Mrs. Strang kept the premises spic and span during the day and retired to the basement in the late afternoon where she and her husband drank until they went to bed. The good Irish doctor had office hours three afternoons a week and seemed to avoid contact with the tenants. Consequently, we had a clean and private existence in the middle of one of the most interesting neighbourhoods in London. It was a good thing that I found a pied-a-terre as quickly since Judy, my fiancée, was coming to London in a few weeks.
While the gas fire that required shillings to keep it going, the telephone in the hall and the bathtub in the basement weren't exactly selling points when Judy arrived, the really lovely young couple downstairs helped to make her arrival a more pleasant experience. Ian, a young law student, came first in the London bar exams and became V.P. of Thames Hudson Publishing while we were living there. His wife Nathalie was a French translator from Nice who worked for the British civil service. Ian loved Dizzy Gillespie and Nathalie became a fan of Les Double Six de Paris, an excellent French vocal group that predated The Swingle Singers and The Manhattan Transfer. I mention this as every time I visited them they played the album "Dizzy Gillespie and Les Double Six". I grew to love the album both because it is a tour-de-force and because of the memories it evokes of Ian and Nathalie. You can hear a couple of tracks if you click on box.net under Guy's MP3s at the right of this page.
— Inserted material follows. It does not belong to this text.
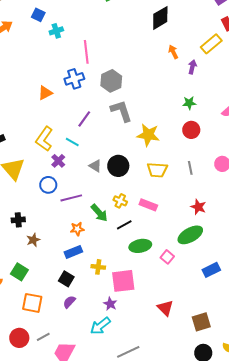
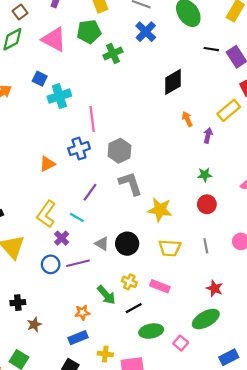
cyan cross: (56, 31) -> (59, 96), size x1.5
purple line: (71, 198) -> (78, 263), moved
Other than rehearsal bands, gigs during the winter in London were sparse and mainly one-nighters. Judy and I both got day jobs at Selfridges Department store on Oxford St. between Trafalgar Square and Oxford Circus. Selfridges was an American style department store like Macy's in New York or Eaton's in Montreal. Judy got a permanent job that she liked in the bedding department. I worked in the stationary department over Christmas where the only memorable event was the day that a very grumpy Marlene Dietrich came to buy $70. worth of Scotch tape.
Diagonally across the street from 38 Pembridge Rd.was the Prince Albert pub (my "local"). Around the corner and just steps from the Prince Albert was the Ballet Rambert dance studio where Mike Westbrook's Band held weekly rehearsals. Mike got a new trumpet player (Henry Lowther) while I was away, but I got to replace him for several weeks. During that period, we did a concert with Cornelius Cardew, an avant-garde composer in the John Cage idiom. As we mostly ad-libbed from strange musical notations, I really enjoyed playing this concert.
I introduced John Warren to the band and befriended John Surman, one of the best baritone saxophone players I ever heard play let alone had the privilege to know. Amazingly John Surman, John Warren, and Mike Westbrook are all still working and recording. Among the other young musicians in this band who were to achieve well deserved reputations in the world of British jazz were Malcolm Griffiths (trombone), Mike Osborne (alto sax) and Alan Jackson (drums). The band was a veritable "hot house" for young musical talent. Mike Westbrook was eventually awarded an OBE for his innovative musical works and for pioneering mixed media presentations in England.
John Warren played flute and saxophone in the band. He then formed his own band that showcased his music and subsequently formed a musical partnership with John Surman that produced the album, "The Brass Project". John's latest offering, "Following On" is being released February 15, 2010. Following upon his "Finally Beginning" and "Northern Brass" albums it completes a compilation of John's excellent composer/arranger skills. These recordings exhibit John's maturity and a devotion to the jazz riffs and rhythms that formed his art.
John Surman has become a dominant force in jazz improvisation. His strong technical skills as a saxophonist and mastery of the music he loves carve a niche for him as a store of musical information for those who follow in his footsteps. Influenced by those who came before him he continues to add to the music lexicon as evidenced by his playing on his latest CD "Brewster's Rooster", where he is accompanied by jazz greats John Abercrombie, Drew Gress and Jack de Johnette.
Getting encouragement, advice, and friendship from these musicians was priceless. Their devotion to their craft, and persistence in their quest for mastery of their instruments and the musical forms in which they travailed was a stark reminder of what it took to join the elite of the British jazz fraternity.